Hevesi’s office denies any connection between the donations and the hiring of Milberg Weiss. In June, following the firm’s indictment, it removed Milberg Weiss from the Bayer lawsuit.
“It’s a perverse system,” said the Manhattan Institute’s Copland. “Who’s running these public pension funds? Union representatives and politicians. But politicians are often getting significant contributions from the very law firms seeking business from the pension funds.”
“Spitzer is not motivated by money,” says the Manhattan Institute’s Copland. “But there is a political motivation. Spitzer is a major driver of this sort of litigation because he likes power and wants to generate headlines.”
Trial Tactics
A high-profile trial of Milberg Weiss doubtless is not the sort of headline generator Spitzer, or any Democrat, has in mind. While none of the charges in the indictment touch directly on Spitzer or other political figures, the case has government and legal circles buzzing. If industry-leader Milberg Weiss indeed engaged in the widespread practices alleged in the indictment, what does that suggest about the rest of the class-action bar? Will other cases emerge?
For now, Democrats are framing the prosecution as a jihad by an overzealous Justice Department — a signal of likely trial strategy as well. Democrats cite the example of the Arthur Andersen accounting firm. Andersen collapsed in ruin when clients fled after it was indicted and convicted of obstruction of justice in the shredding of documents related to the Enron scandal. The conviction was later overturned by the Supreme Court, but too late for Arthur Anderson.
“A law firm being indicted, that’s wrong.” Rep. Rangel told The Examiner. “If individuals have broken the law, they should be punished. But not an entire firm. Look at Andersen. All those people lost their jobs because of the corrupt actions of a few.”
The argument has some traction among conservatives as well. An editorial in The Wall Street Journal noted, “we don’t often find ourselves on the same side of the political fence as House Democrat Charlie Rangel, so imagine our thrill to hear that the New Yorker and several of his liberal colleagues had recently discovered the perils of an overzealous Justice Department.” The Journal added that Democrats weren’t complaining when “Justice slapped Arthur Andersen with an indictment ... but better late than never.”
Yet the Andersen argument, while effective in the court of public opinion, might not survive in a court of law. The Milberg indictment suggests that the government will present considerable evidence of secret deals and payoffs at high levels of the law firm.

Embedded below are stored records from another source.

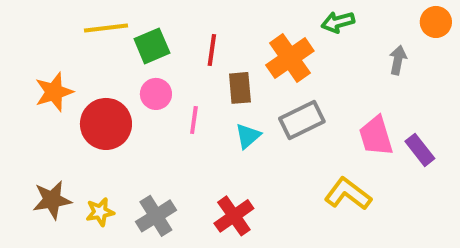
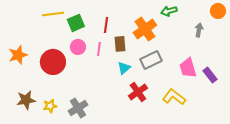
orange star: (54, 92) -> (18, 55), moved
pink line: (194, 120) -> (99, 49), moved
red cross: (234, 216) -> (138, 92), moved

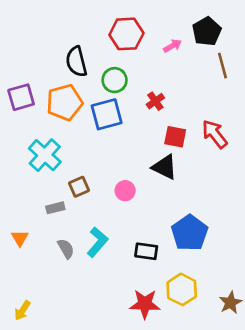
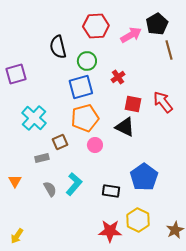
pink arrow: (173, 46) -> (131, 35), size x1.5
orange pentagon: (65, 102) -> (85, 118), moved

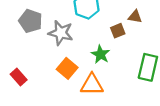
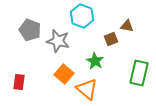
red rectangle: (19, 77) -> (19, 82), turned 49
orange triangle: (92, 85) -> (87, 89), turned 40

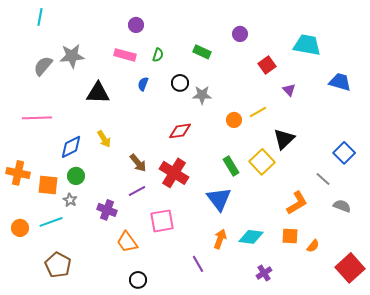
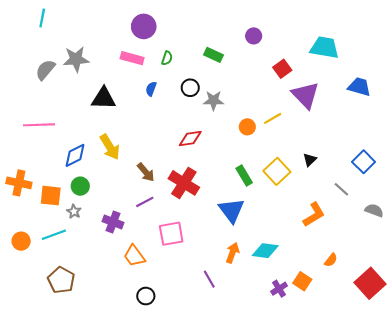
purple circle: (136, 25) -> (144, 26), size x1.5
purple triangle: (289, 90) -> (305, 95), size x2.0
yellow arrow: (104, 139) -> (110, 147), size x1.4
black triangle: (284, 139) -> (310, 160), moved, size x0.6
gray semicircle: (342, 206) -> (374, 210), moved
orange square: (290, 236) -> (302, 281), moved, turned 30

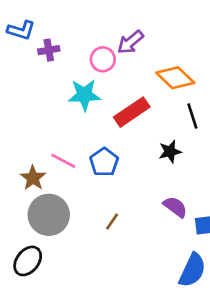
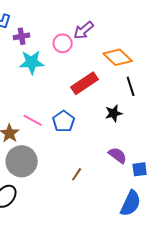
cyan star: (84, 95) -> (32, 62), moved
brown line: (112, 221) -> (77, 174), moved

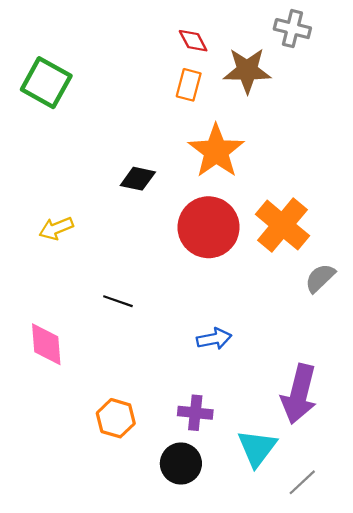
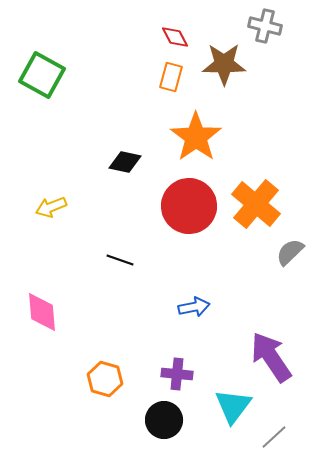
black line: (118, 301) -> (120, 260), moved
purple arrow: (299, 394) -> (271, 357), turned 132

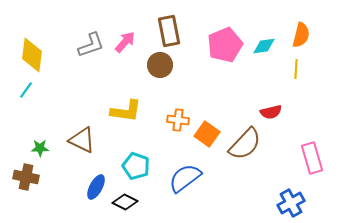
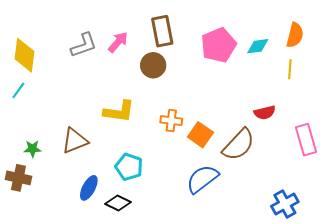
brown triangle: (82, 140) -> (75, 141), turned -48
pink rectangle: (312, 158) -> (306, 140), moved
blue semicircle: (185, 178) -> (202, 179), moved

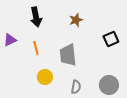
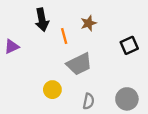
orange line: (36, 48) -> (64, 36), moved
gray trapezoid: (68, 55) -> (79, 64), turned -110

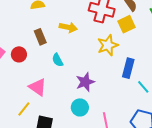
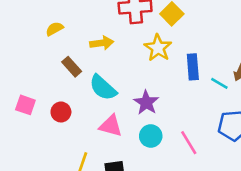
red circle: (19, 54) -> (61, 112), moved
cyan semicircle: (58, 60) -> (103, 88), size x1.6
pink triangle: (38, 87) -> (111, 126), moved

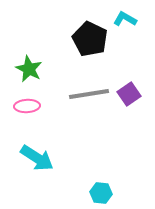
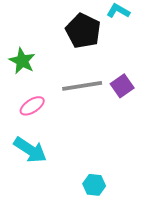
pink ellipse: (27, 106) -> (32, 106), moved, turned -30

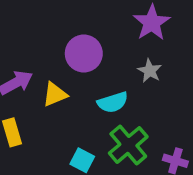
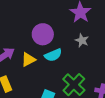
cyan semicircle: (113, 102) -> (53, 55), moved

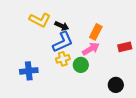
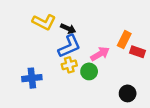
orange rectangle: (96, 32) -> (124, 40), moved
red rectangle: (125, 47) -> (137, 52), turned 32

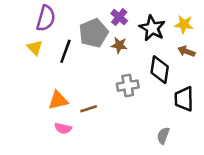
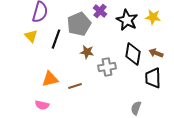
brown star: (119, 45) -> (87, 52), moved
brown arrow: (186, 51) -> (156, 53), moved
pink semicircle: (63, 128) -> (42, 105), moved

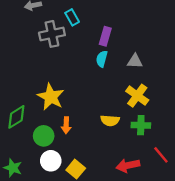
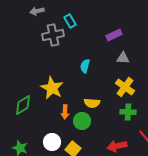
purple rectangle: (105, 36) -> (114, 35), moved, turned 49
cyan semicircle: (102, 59) -> (85, 66), moved
yellow semicircle: (110, 120) -> (92, 103), moved
green circle: (44, 136) -> (82, 121), moved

“Andersen is instructive because it shows the differences” from Milberg, said Professor John Coffee, director of Columbia University’s Center on Corporate Governance. “In Andersen, you had one low-ranking partner, in conduct over a few days, charged with destroying documents. In Milberg, you have an alleged conspiracy involving senior partners and stretching more than two decades. You’ve got the head and the heart of the organization under the federal microscope.”